▸ **Work required**
If you see a picture in the data below, omit it and copy the rest exactly.

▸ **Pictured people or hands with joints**
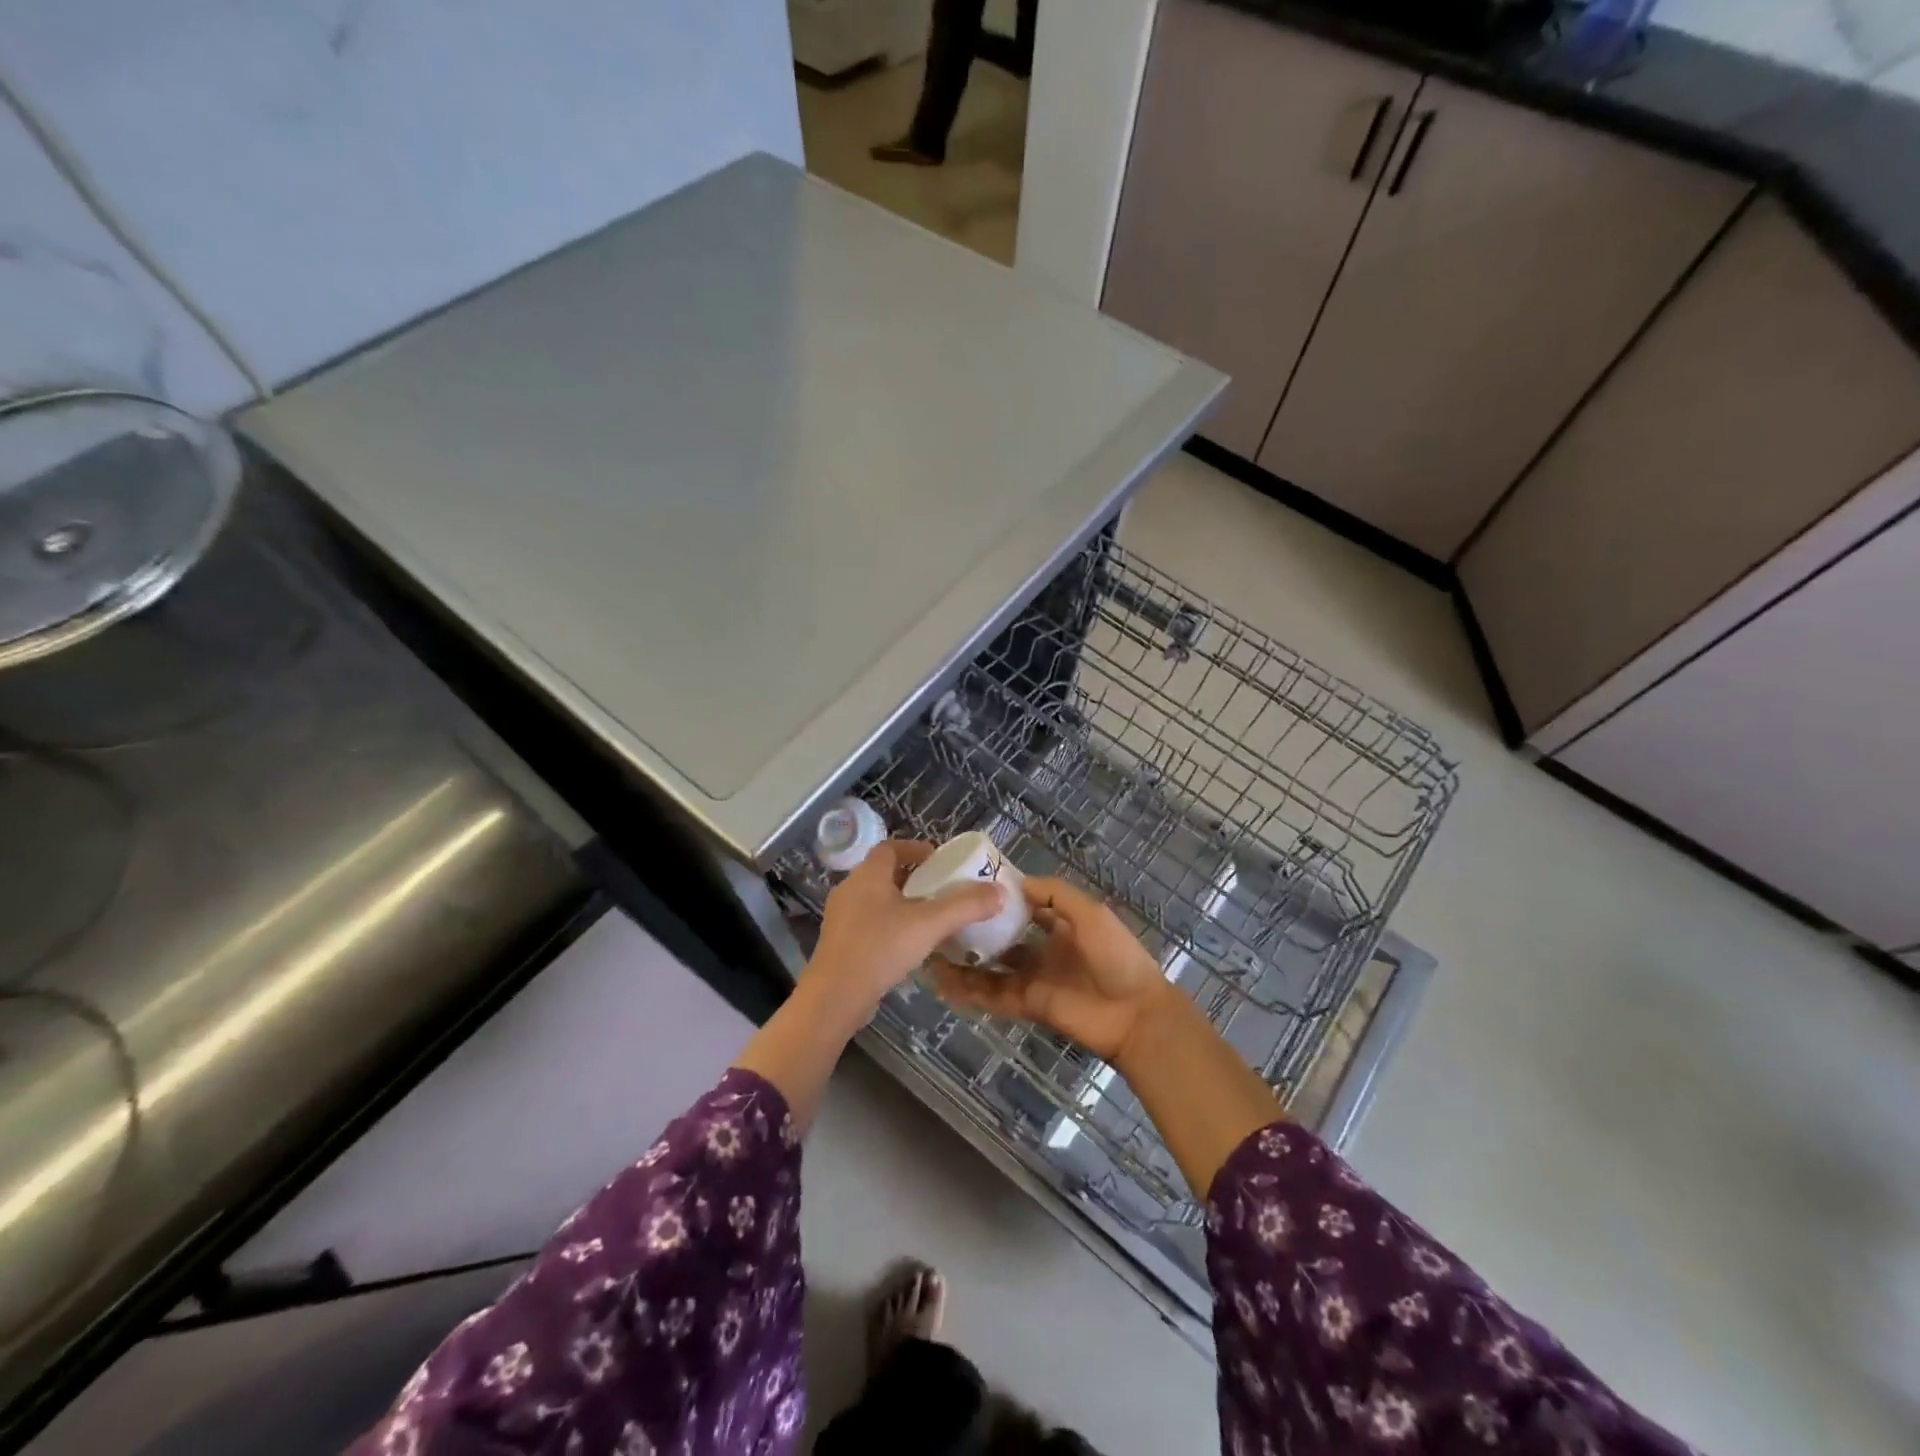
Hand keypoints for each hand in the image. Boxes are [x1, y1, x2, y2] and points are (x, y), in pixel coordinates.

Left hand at [806, 840, 1004, 1018]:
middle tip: (942, 889)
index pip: (890, 847)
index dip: (915, 849)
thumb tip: (1000, 891)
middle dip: (914, 878)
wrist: (835, 997)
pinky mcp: (839, 943)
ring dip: (902, 903)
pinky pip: (869, 923)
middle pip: (884, 873)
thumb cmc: (880, 948)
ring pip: (876, 900)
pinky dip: (890, 925)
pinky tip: (909, 944)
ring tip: (931, 917)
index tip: (939, 860)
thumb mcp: (930, 924)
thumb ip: (965, 906)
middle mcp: (850, 889)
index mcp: (868, 874)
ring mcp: (841, 917)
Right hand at [932, 876, 1176, 1065]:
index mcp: (1063, 926)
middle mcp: (1045, 951)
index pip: (1027, 908)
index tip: (970, 889)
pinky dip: (970, 991)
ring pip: (992, 969)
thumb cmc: (1116, 957)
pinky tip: (944, 982)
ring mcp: (1035, 980)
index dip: (1002, 900)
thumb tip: (1016, 882)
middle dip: (977, 933)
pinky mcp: (1029, 1006)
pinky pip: (994, 996)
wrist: (1135, 1015)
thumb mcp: (1090, 914)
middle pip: (1004, 939)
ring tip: (933, 953)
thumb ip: (1056, 895)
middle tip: (942, 922)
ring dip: (966, 963)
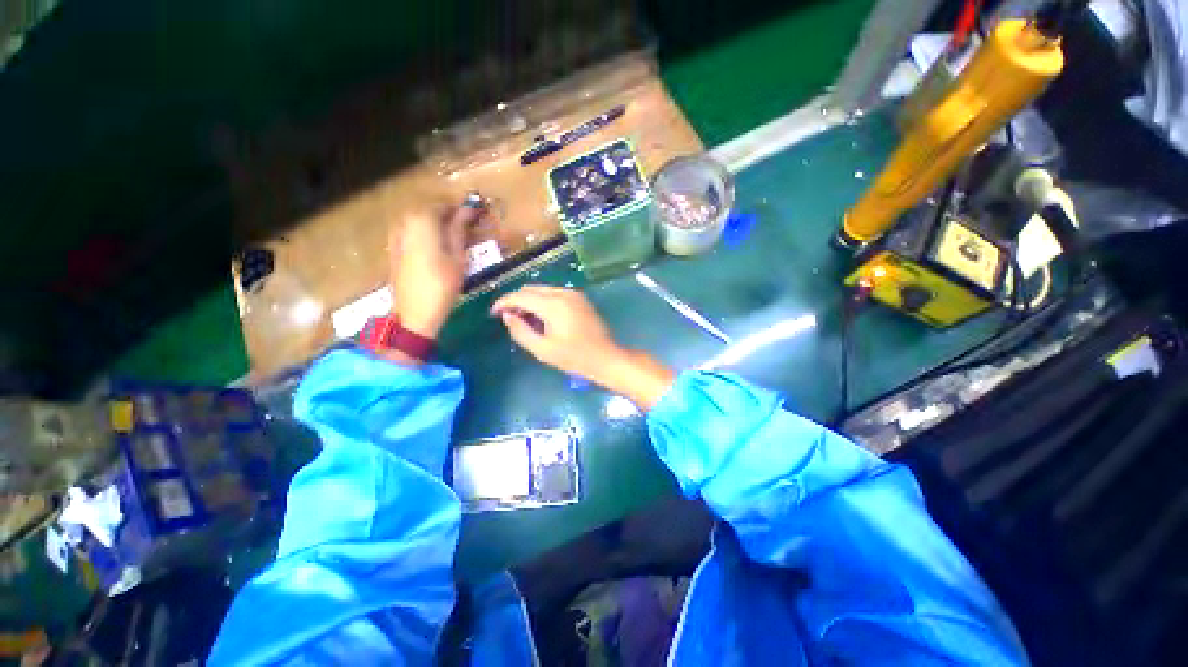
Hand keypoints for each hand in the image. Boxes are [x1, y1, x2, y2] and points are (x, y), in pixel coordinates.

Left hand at [388, 203, 480, 338]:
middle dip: (447, 217)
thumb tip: (467, 211)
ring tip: (454, 239)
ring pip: (419, 221)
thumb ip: (459, 231)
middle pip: (428, 211)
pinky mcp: (394, 248)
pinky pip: (411, 232)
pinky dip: (426, 234)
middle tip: (466, 229)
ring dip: (436, 225)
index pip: (443, 205)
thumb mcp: (457, 257)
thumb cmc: (442, 285)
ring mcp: (396, 236)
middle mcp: (405, 223)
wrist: (415, 313)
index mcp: (422, 222)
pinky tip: (437, 248)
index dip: (460, 210)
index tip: (475, 217)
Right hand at [492, 285, 674, 409]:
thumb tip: (507, 315)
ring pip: (542, 290)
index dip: (503, 302)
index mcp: (553, 304)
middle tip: (508, 319)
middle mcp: (563, 293)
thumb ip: (521, 331)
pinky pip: (554, 294)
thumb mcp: (543, 349)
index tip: (493, 313)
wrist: (606, 357)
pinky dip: (542, 302)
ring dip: (529, 301)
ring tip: (524, 320)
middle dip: (516, 301)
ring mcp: (573, 294)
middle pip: (531, 289)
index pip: (521, 296)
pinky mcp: (579, 299)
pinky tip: (541, 318)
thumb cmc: (574, 357)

▸ **Your response**
Hand keypoints for each hand in the image. Boxes are [x1, y1, x2, y2] and points are (x, y), in pixel coordinates.

Left hand at [806, 840, 1004, 1018]:
middle tip: (942, 889)
index pip: (890, 847)
index dip: (915, 849)
thumb tip: (1000, 891)
middle dip: (914, 878)
wrist: (835, 997)
pinky mcp: (839, 943)
ring dip: (902, 903)
pinky pip: (869, 923)
middle pip: (884, 873)
thumb cmc: (880, 948)
ring pip: (876, 900)
pinky dip: (890, 925)
pinky tip: (909, 944)
ring tip: (931, 917)
index tip: (939, 860)
thumb mcp: (930, 924)
thumb ip: (965, 906)
middle mcp: (850, 889)
index mcp: (868, 874)
ring mcp: (841, 917)
Right hand at [932, 876, 1176, 1065]:
index mcp: (1063, 926)
middle mcp: (1045, 951)
index pip: (1027, 908)
index tip: (970, 889)
pinky dip: (970, 991)
ring pip: (992, 969)
thumb cmc: (1116, 957)
pinky tip: (944, 982)
ring mcp: (1035, 980)
index dip: (1002, 900)
thumb tip: (1016, 882)
middle dip: (977, 933)
pinky mcp: (1029, 1006)
pinky pip: (994, 996)
wrist: (1135, 1015)
thumb mcp: (1090, 914)
middle pip: (1004, 939)
ring tip: (933, 953)
thumb ip: (1056, 895)
middle tip: (942, 922)
ring dip: (966, 963)
Hand keypoints for each hand in the image. Boxes are [x1, y1, x2, y2] and points are (x, y), in pixel coordinates.

Left hand at [388, 203, 480, 338]:
middle dip: (447, 217)
thumb tip: (467, 211)
ring tip: (454, 239)
ring pip: (419, 221)
thumb ip: (459, 231)
middle pip: (428, 211)
pinky mcp: (394, 248)
pinky pip: (411, 232)
pinky dip: (426, 234)
middle tip: (466, 229)
ring dip: (436, 225)
index pip: (443, 205)
thumb mcp: (457, 257)
thumb cmc: (442, 285)
ring mcp: (396, 236)
middle mcp: (405, 223)
wrist: (415, 313)
index mcp: (422, 222)
pinky tip: (437, 248)
index dip: (460, 210)
index tip: (475, 217)
Right hand at [492, 285, 674, 409]:
thumb tip: (507, 315)
ring pip: (542, 290)
index dip: (503, 302)
index mcp: (553, 304)
middle tip: (508, 319)
middle mcp: (563, 293)
thumb ip: (521, 331)
pinky pip: (554, 294)
thumb mcp: (543, 349)
index tip: (493, 313)
wrist: (606, 357)
pinky dip: (542, 302)
ring dip: (529, 301)
ring tip: (524, 320)
middle dip: (516, 301)
ring mcp: (573, 294)
middle pip: (531, 289)
index pip: (521, 296)
pinky mcp: (579, 299)
pinky tip: (541, 318)
thumb cmc: (574, 357)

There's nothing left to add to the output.